Distribution of mapped dryland salinity in Victoria
Geology and dryland salinity
The largest sites of dryland salinity occur on the plains of northern Victoria. In the plains areas (eg. the Wimmera Plains and the Northern Riverine Plains) regional groundwater aquifers discharge in low points in the landscape (river channels and wetlands). These aquifers may be recharged hundreds of kilometres away in the headwaters of the ancient alluvial channel systems called Deep Leads as well as more generally across the entire plains area. Establishment and astute management of higher water using vegetation such as trees and deep-rooted crops and pastures will help to control the problem.
Around Lake Wellington in West Gippsland Region large salinity sites are found which are caused by recharge in both dryland and irrigation areas of the catchment.
The basalt plains run from Melbourne, west to the South Australian border. Many salinity sites are associated with this geology.
Hills and mountains
The second most common landscapes in Victoria experiencing salinity are the bedrock (mostly sedimentary bedrock) hills of the Central and Western Highlands. Although annual rainfall is typically less than 800 mm/year, significant recharge occurs through thin, stoney soils under areas supporting shallow-rooted annual vegetation. The salinity from this recharge generally occurs locally.
Much of the bedrock in these highland areas is deeply weathered with high salt storage and the resulting rising watertables have brought much of this salt to the surface in low points and breaks of slope in the landscape.
Unlike the plains, salinity occurrence is usually associated with local scale groundwater systems. However, although the salinity sites tend to be small in comparison to those of the plains, they are numerous and pose a serious problem throughout the Central and Western Highlands.
Management of the problem is focused on re-establishing deep-rooted perennial vegetation, including trees, to make greater productive use of water from rainfall and reduce recharge and runoff.
The Eastern Highlands, Otway Ranges and Strzelecki Ranges are relatively unaffected by salinity. This is probably due to
(i) the high percentage of area still under forest cover
(ii) the generally high rainfall and good drainage in these areas. Groundwater salinities tend to be low and clearing of land in these areas more commonly leads to waterlogging than secondary salinity.
Salinity discharge in the Tablelands, north of Hamilton in the Glenelg Region, typically occurs along valley floors and has been associated with local groundwater systems existing within the deeply weathered material forming these tablelands.
The Mallee region is highly salt-affected.
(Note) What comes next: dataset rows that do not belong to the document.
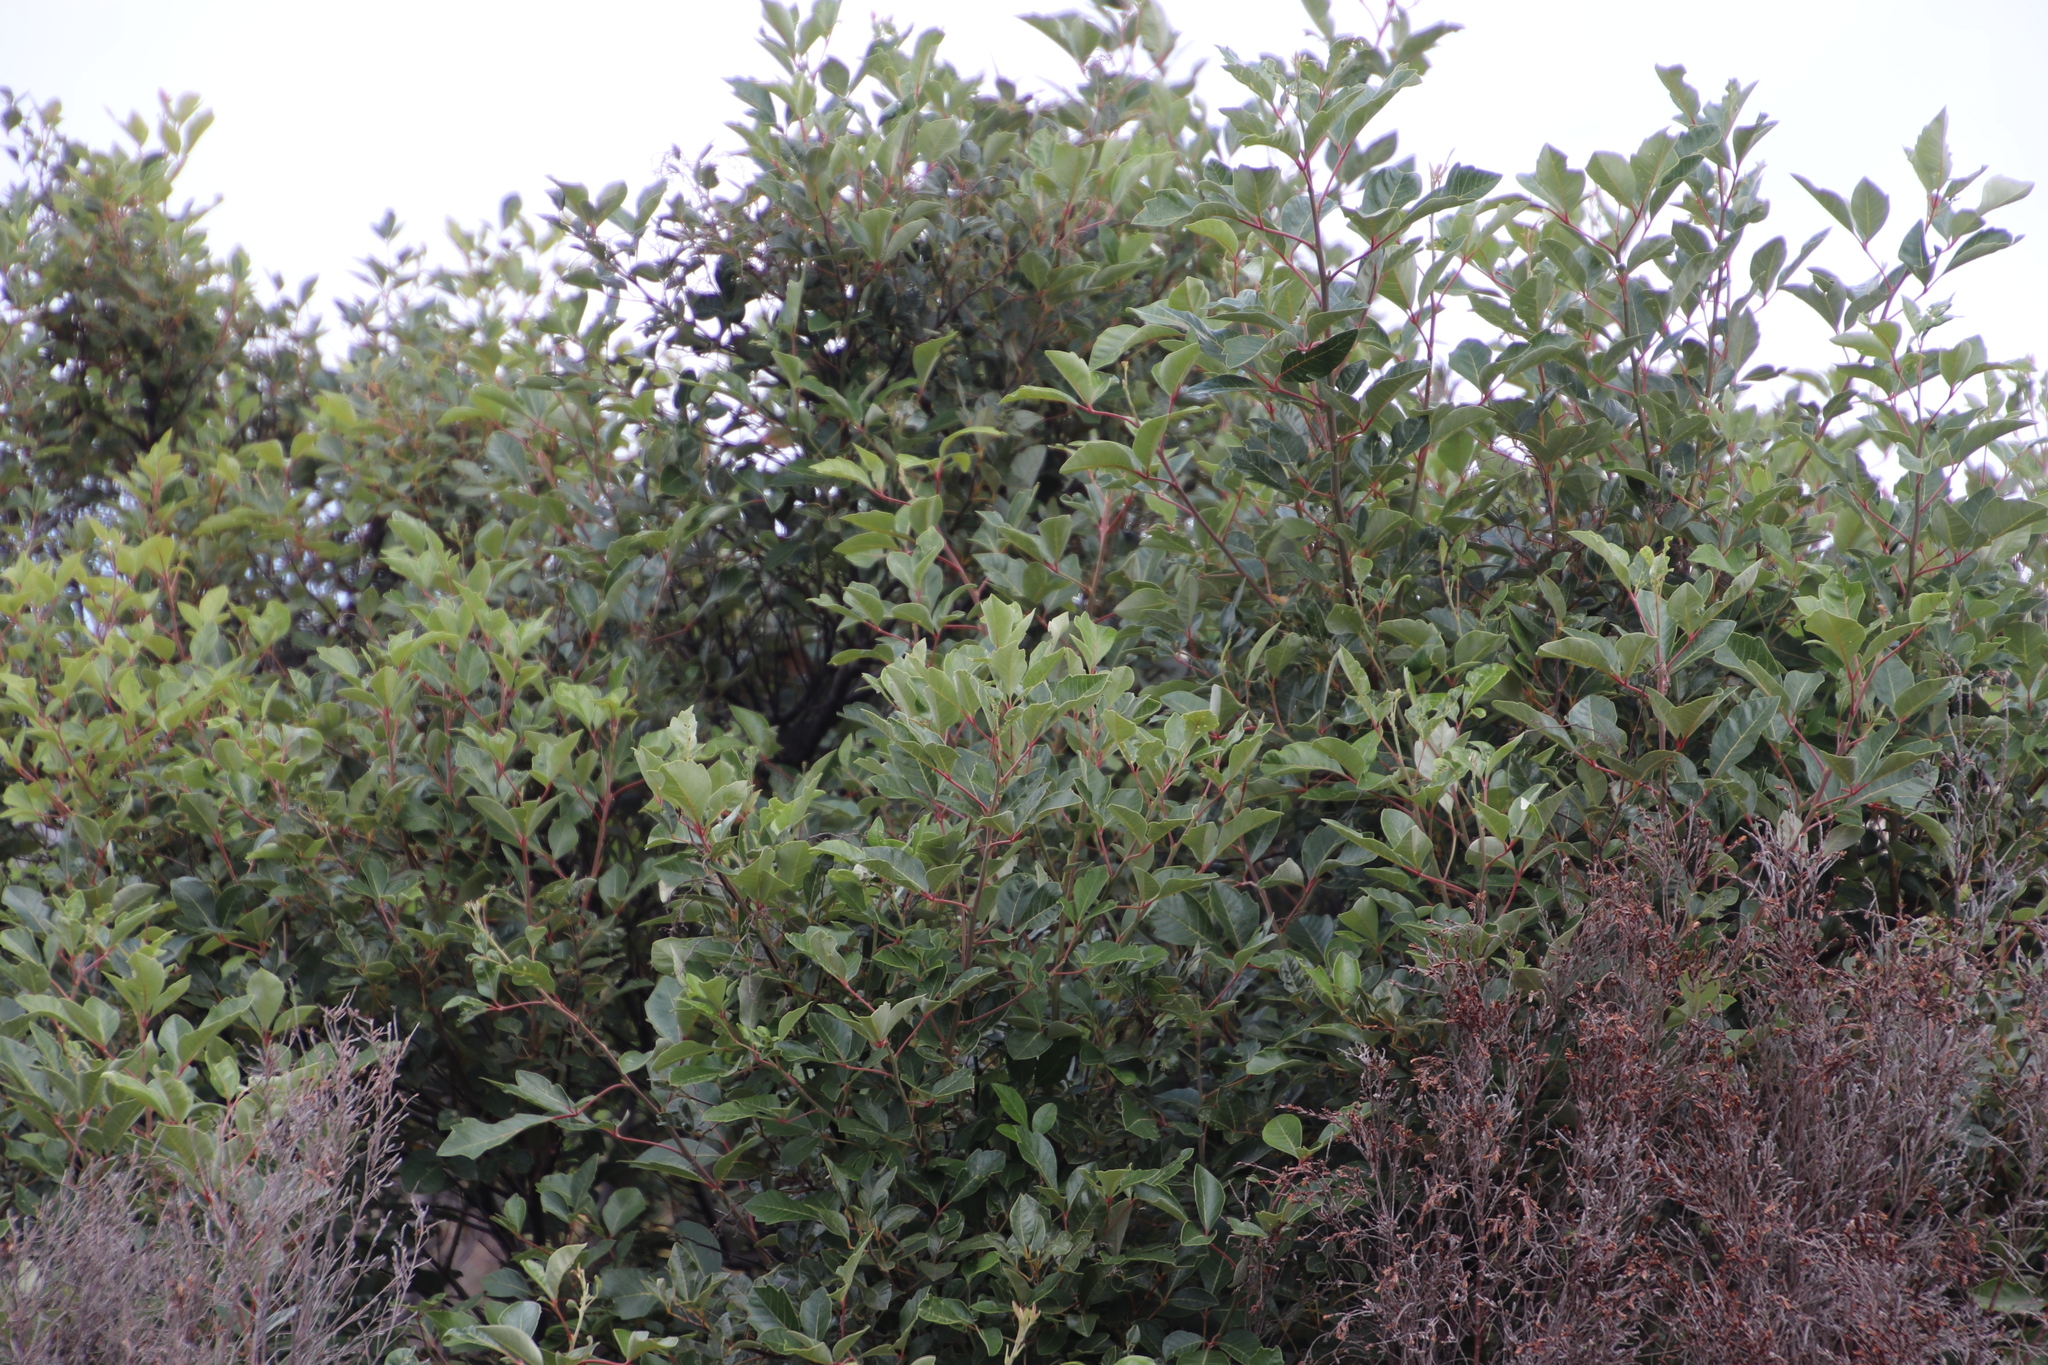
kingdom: Plantae
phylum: Tracheophyta
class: Magnoliopsida
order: Sapindales
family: Anacardiaceae
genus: Searsia
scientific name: Searsia tomentosa
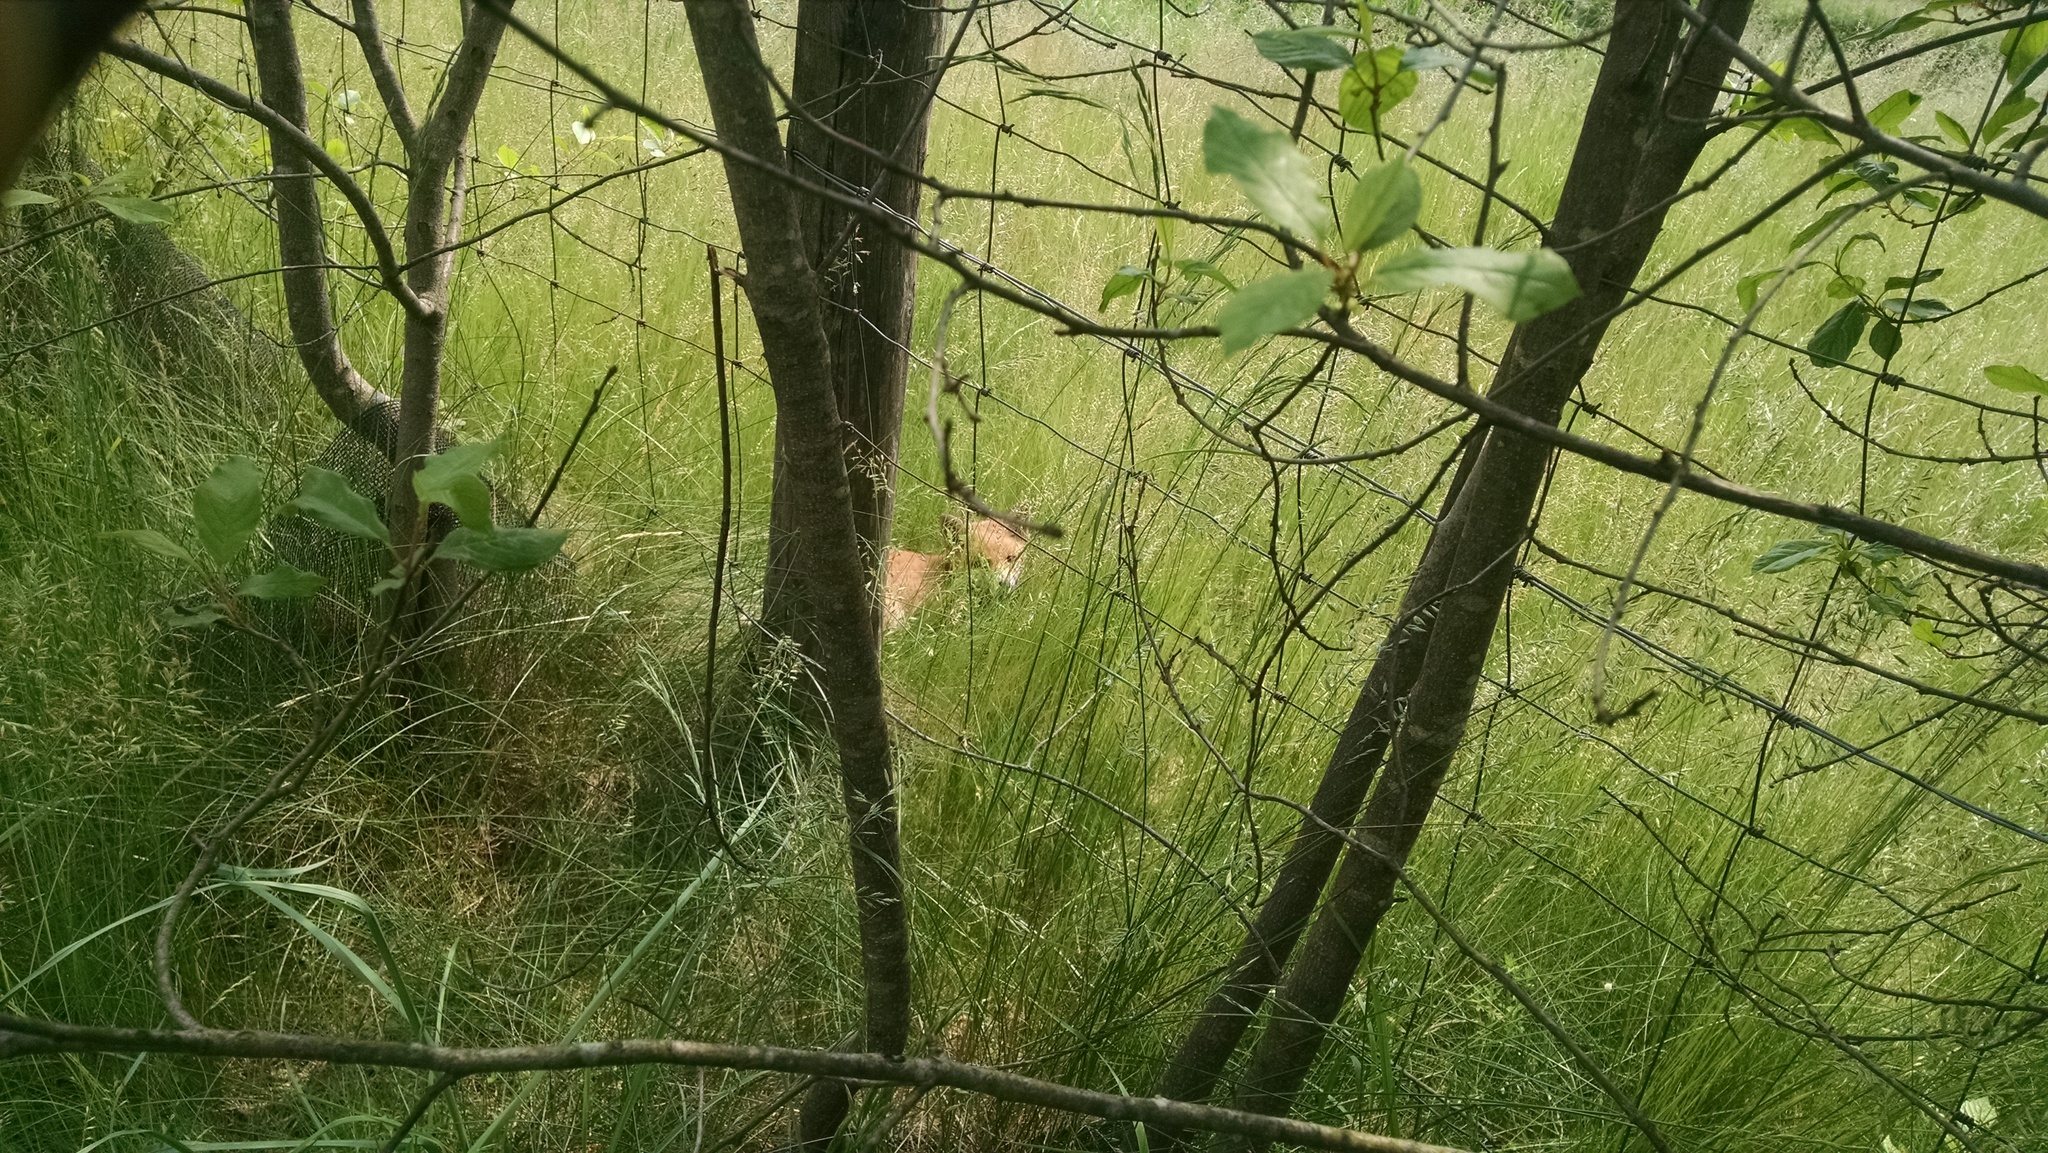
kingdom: Animalia
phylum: Chordata
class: Mammalia
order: Carnivora
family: Canidae
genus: Vulpes
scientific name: Vulpes vulpes
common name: Red fox
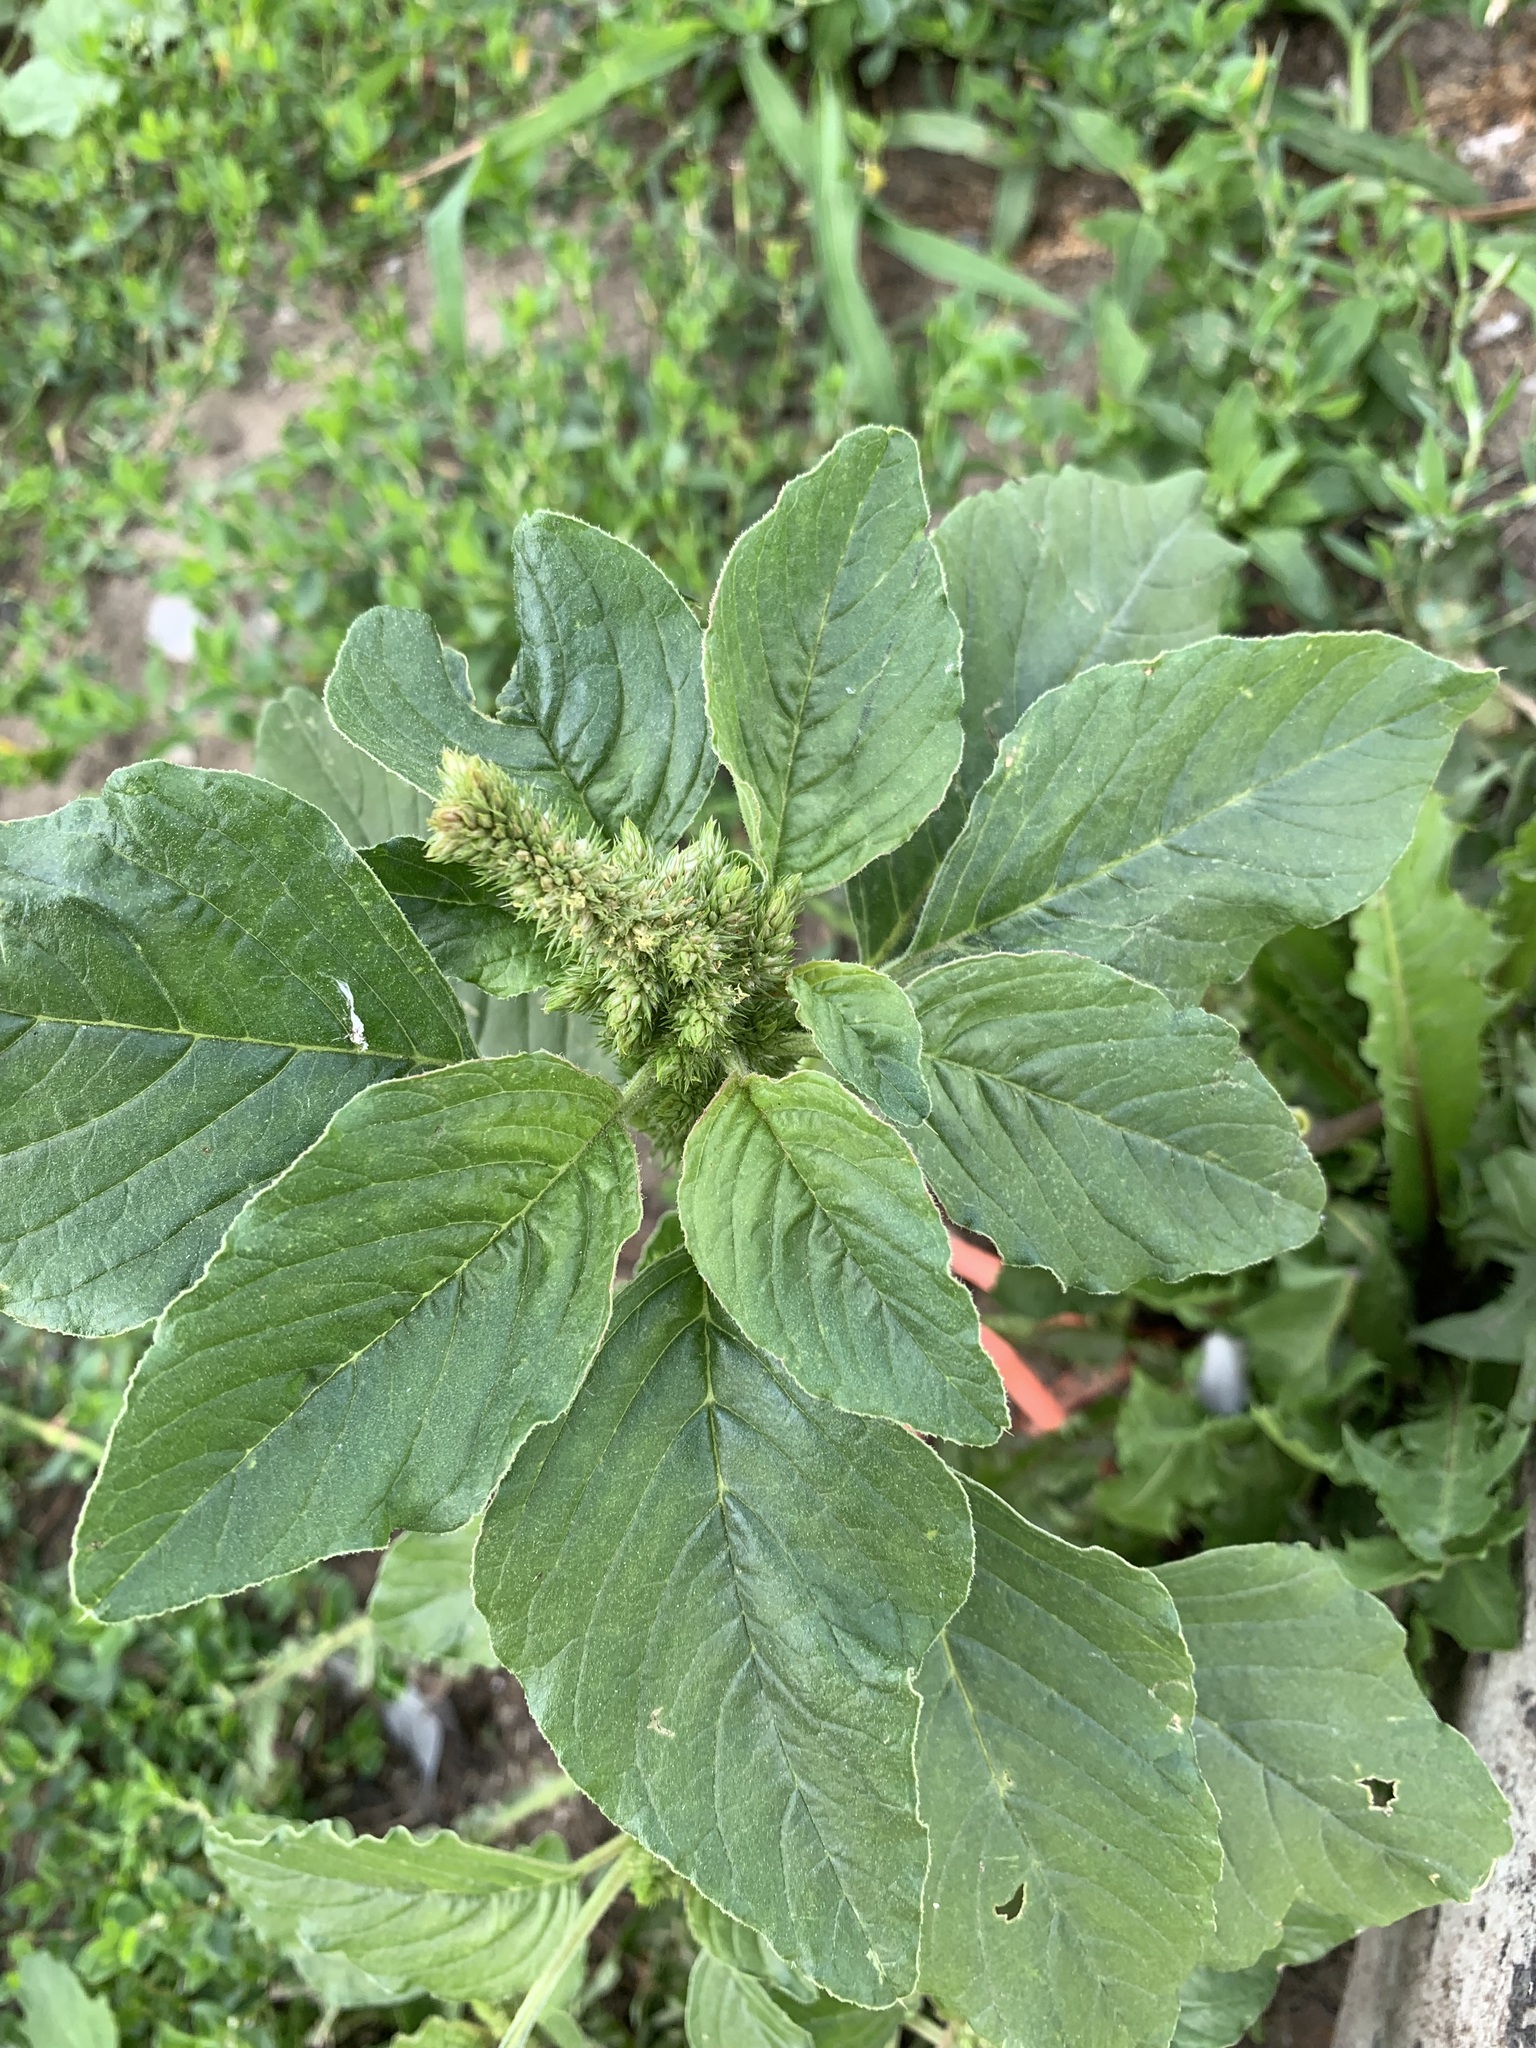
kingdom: Plantae
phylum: Tracheophyta
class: Magnoliopsida
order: Caryophyllales
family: Amaranthaceae
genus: Amaranthus
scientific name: Amaranthus retroflexus
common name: Redroot amaranth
However, approximately 85 % of salinity in the region was present before European agriculture altered the water balance. This is termed natural or primary salinity. Of the 15 000 ha of salinity identified as induced (or secondary), 12 000 ha is discharging from a regional groundwater system.
Dryland salinity is more prevalent in the western half of the state for the following reasons:
- Clearing of land and replacement with lower water using vegetation has been more widespread
- Lower relief and generally poorer drainage
- Generally high natural salt storage in the area.